This is an interesting question. To repeat some of the earlier answers, one should be able to get one's hands on a triangulation algorithmically using real algebro-geometric methods, and thereby compute singular cohomology and (a presentation for) the fundamental group. But this should probably be a last resort in practice. For smooth projective varieties, as people have noted, one can compute the Hodge numbers by writing down a presentation for the sheaf p-forms and then apply standard Groebner basis techniques to compute sheaf cohomology. This does work pretty well on a computer. For specific classes, there are better methods. For smooth complete intersections, there is a generating function for Hodge numbers due to Hirzebruch (SGA 7, exp XI), which is extremely efficient to use.
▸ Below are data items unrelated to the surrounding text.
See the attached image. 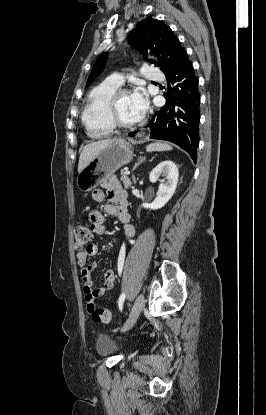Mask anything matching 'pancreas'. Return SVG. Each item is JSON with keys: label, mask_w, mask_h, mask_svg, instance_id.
I'll return each instance as SVG.
<instances>
[{"label": "pancreas", "mask_w": 266, "mask_h": 415, "mask_svg": "<svg viewBox=\"0 0 266 415\" xmlns=\"http://www.w3.org/2000/svg\"><path fill=\"white\" fill-rule=\"evenodd\" d=\"M121 181L125 188H129L131 186L130 178L124 172H121Z\"/></svg>", "instance_id": "pancreas-1"}]
</instances>
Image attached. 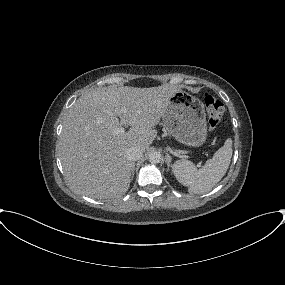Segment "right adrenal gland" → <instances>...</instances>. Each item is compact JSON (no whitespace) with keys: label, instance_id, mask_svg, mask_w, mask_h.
I'll use <instances>...</instances> for the list:
<instances>
[{"label":"right adrenal gland","instance_id":"1","mask_svg":"<svg viewBox=\"0 0 285 285\" xmlns=\"http://www.w3.org/2000/svg\"><path fill=\"white\" fill-rule=\"evenodd\" d=\"M134 171H135V164H133L131 180H133V177H134Z\"/></svg>","mask_w":285,"mask_h":285}]
</instances>
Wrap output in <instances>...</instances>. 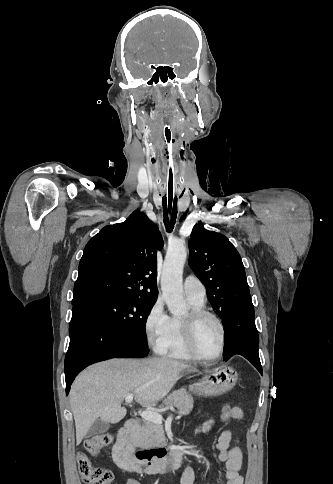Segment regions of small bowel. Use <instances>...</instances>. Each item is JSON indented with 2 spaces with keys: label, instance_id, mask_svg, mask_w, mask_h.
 <instances>
[{
  "label": "small bowel",
  "instance_id": "1",
  "mask_svg": "<svg viewBox=\"0 0 333 484\" xmlns=\"http://www.w3.org/2000/svg\"><path fill=\"white\" fill-rule=\"evenodd\" d=\"M243 417V411L240 407L234 406L228 419L240 420ZM214 425V420L209 419L202 423L195 433H203L209 431ZM233 440L232 433L229 430H224L220 433L215 449L218 452V458L225 464L226 472L220 484H243L244 479L241 472L242 469V451L238 445L230 448ZM195 472L191 466H187L181 476V484H194ZM127 484H139L134 479H129Z\"/></svg>",
  "mask_w": 333,
  "mask_h": 484
}]
</instances>
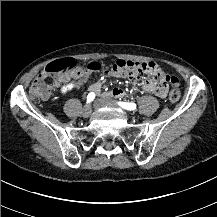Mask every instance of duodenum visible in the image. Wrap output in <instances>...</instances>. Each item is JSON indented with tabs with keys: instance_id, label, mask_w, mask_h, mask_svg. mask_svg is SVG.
Wrapping results in <instances>:
<instances>
[{
	"instance_id": "duodenum-1",
	"label": "duodenum",
	"mask_w": 217,
	"mask_h": 217,
	"mask_svg": "<svg viewBox=\"0 0 217 217\" xmlns=\"http://www.w3.org/2000/svg\"><path fill=\"white\" fill-rule=\"evenodd\" d=\"M90 89L97 92V93H100V92H103V94H112V90H109V91H104L103 90V87L100 83H94L90 86Z\"/></svg>"
}]
</instances>
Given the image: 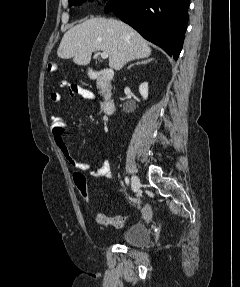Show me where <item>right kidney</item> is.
<instances>
[{
  "label": "right kidney",
  "instance_id": "right-kidney-1",
  "mask_svg": "<svg viewBox=\"0 0 240 287\" xmlns=\"http://www.w3.org/2000/svg\"><path fill=\"white\" fill-rule=\"evenodd\" d=\"M139 92L141 94V96L143 97V99H147L148 98V83L144 82L139 86Z\"/></svg>",
  "mask_w": 240,
  "mask_h": 287
}]
</instances>
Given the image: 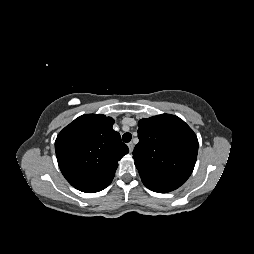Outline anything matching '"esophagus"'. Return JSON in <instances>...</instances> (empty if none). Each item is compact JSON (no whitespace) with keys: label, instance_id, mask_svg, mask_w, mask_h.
Returning <instances> with one entry per match:
<instances>
[{"label":"esophagus","instance_id":"1","mask_svg":"<svg viewBox=\"0 0 254 254\" xmlns=\"http://www.w3.org/2000/svg\"><path fill=\"white\" fill-rule=\"evenodd\" d=\"M128 148H129V151H130V152L133 151V149H134V144H133V142L128 143Z\"/></svg>","mask_w":254,"mask_h":254}]
</instances>
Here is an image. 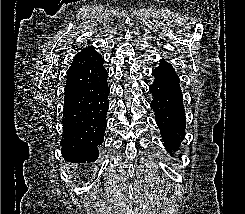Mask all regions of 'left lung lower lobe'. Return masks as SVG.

As for the fundamental group, if I had to compute it for a general smooth projective variety, I would probably use a Lefschetz pencil to write down a presentation.

For singular varieties, one can still define Hodge numbers using the mixed Hodge structure on cohomology. The sum of these numbers are still the Betti numbers. I expect these Hodge numbers are still computable, but it would somewhat unpleasant to write down a general algorithm. The first step is to build a simplicial resolution using resolution of singularities. My colleagues who know about resolutions assure me that this can be done algorithmically now days.

(This is my first reply in this forum. Hopefully it'll go through.)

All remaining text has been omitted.